4. Classificação no Item

Como a capacidade da bolsa é inferior ou igual a 1 litro (1.000 cm³), o produto foi classificado no item 3923.21.10 (“De capacidade inferior ou igual a 1.000 cm³”).

Pontos Relevantes da Decisão

Esta Solução de Consulta apresenta pontos importantes que merecem destaque:

  1. A aplicação da Nota de Subposições 1 do Capítulo 39 é detalhadamente explicada, diferenciando quando se aplica o critério de 95% do teor total do polímero (alínea “a”) e quando se aplica o critério do motivo monomérico predominante (alínea “b”)
  2. A decisão esclarece que, no caso em análise, aplica-se a alínea “b”, pois não há subposição denominada “Outros” ou “Outras” na série
  3. Destaca-se a diferença entre “De polímeros de etileno” e “De polietileno”, esclarecendo que não há o prefixo “poli” sendo utilizado no texto da subposição

Impactos Práticos para Importadores e Fabricantes

Esta Solução de Consulta traz consequências relevantes para o setor:

  • Segurança jurídica: Estabelece um entendimento claro sobre a classificação fiscal de bolsas plásticas para embalagem do tipo “bag-in-box” com capacidade até 1 litro
  • Uniformidade na tributação: Garante tratamento tributário uniforme para produtos semelhantes
  • Previsibilidade: Empresas que importam ou fabricam esses produtos podem calcular com mais precisão seus custos tributários
  • Precedente para produtos similares: A fundamentação pode ser utilizada para classificar produtos similares, desde que mantenham as características essenciais descritas

Importadores e fabricantes de bolsas plásticas para embalagem devem estar atentos às características específicas do produto analisado nesta Solução de Consulta. Alterações nas características essenciais, como material constituinte ou capacidade, podem resultar em classificação diferente.

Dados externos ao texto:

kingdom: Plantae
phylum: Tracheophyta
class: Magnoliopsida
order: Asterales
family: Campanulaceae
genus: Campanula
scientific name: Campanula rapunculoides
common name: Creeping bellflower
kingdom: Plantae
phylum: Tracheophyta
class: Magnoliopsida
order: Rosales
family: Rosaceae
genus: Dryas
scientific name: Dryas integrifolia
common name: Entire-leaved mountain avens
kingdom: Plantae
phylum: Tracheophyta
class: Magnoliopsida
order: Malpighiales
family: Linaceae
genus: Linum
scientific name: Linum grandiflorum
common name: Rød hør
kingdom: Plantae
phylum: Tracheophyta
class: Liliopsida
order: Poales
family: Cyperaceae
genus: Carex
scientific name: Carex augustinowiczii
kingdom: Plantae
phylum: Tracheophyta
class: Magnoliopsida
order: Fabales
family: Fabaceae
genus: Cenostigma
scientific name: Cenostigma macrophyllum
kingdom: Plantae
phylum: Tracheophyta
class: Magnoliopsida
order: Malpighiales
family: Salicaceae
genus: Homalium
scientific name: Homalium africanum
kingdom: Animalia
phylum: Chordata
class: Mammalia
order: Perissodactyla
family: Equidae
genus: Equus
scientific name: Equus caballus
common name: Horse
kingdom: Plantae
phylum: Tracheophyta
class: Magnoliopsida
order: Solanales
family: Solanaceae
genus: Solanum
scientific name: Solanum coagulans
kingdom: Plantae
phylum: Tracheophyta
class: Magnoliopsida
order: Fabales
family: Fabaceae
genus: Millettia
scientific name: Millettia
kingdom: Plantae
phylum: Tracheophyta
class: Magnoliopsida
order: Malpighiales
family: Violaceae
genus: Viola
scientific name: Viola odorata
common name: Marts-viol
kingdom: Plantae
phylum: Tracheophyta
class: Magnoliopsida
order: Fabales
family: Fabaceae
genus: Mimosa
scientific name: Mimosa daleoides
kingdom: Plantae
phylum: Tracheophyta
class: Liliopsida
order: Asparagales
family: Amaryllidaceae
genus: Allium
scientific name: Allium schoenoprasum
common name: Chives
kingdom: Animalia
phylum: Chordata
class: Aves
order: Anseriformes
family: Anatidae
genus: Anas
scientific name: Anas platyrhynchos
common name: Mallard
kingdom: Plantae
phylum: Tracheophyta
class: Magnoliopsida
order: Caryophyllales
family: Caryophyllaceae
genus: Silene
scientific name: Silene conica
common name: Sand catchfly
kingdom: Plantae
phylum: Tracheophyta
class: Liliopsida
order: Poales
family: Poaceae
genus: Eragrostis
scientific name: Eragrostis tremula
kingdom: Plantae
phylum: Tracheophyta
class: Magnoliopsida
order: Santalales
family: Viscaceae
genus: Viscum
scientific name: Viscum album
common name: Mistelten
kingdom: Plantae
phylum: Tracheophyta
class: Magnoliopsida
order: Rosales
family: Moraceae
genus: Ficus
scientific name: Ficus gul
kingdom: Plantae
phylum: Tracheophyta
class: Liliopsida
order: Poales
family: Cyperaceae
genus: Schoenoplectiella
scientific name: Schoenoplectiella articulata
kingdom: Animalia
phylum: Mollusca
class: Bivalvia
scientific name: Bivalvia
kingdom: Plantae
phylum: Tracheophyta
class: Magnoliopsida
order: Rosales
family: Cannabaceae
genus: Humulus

Considerações Importantes sobre a Metodologia de Classificação

A Solução de Consulta reforça princípios importantes para a classificação fiscal de bolsas plásticas para embalagem e outros produtos plásticos:

  • A classificação deve ser baseada nas características objetivas e verificáveis do produto
  • As definições técnicas e lexicográficas são relevantes para a interpretação dos textos das posições
  • A aplicação das Notas de Subposições do Capítulo 39 requer análise cuidadosa do texto das subposições
  • A denominação comercial do produto (“Bag” ou “Bag-in-Box”) pode ser um indicativo útil, mas não é determinante para a classificação

Conclusão

A Solução de Consulta COSIT nº 98.418/2017 oferece uma análise detalhada e fundamentada sobre a classificação fiscal de bolsas plásticas para embalagem do tipo “bag-in-box” no código NCM 3923.21.10. Esta decisão proporciona segurança jurídica para importadores e fabricantes, além de estabelecer um precedente importante para a classificação de produtos similares.

Para empresas que lidam com esse tipo de produto, é fundamental conhecer e aplicar corretamente esta classificação, garantindo o cumprimento das obrigações tributárias e aduaneiras e evitando possíveis autuações fiscais.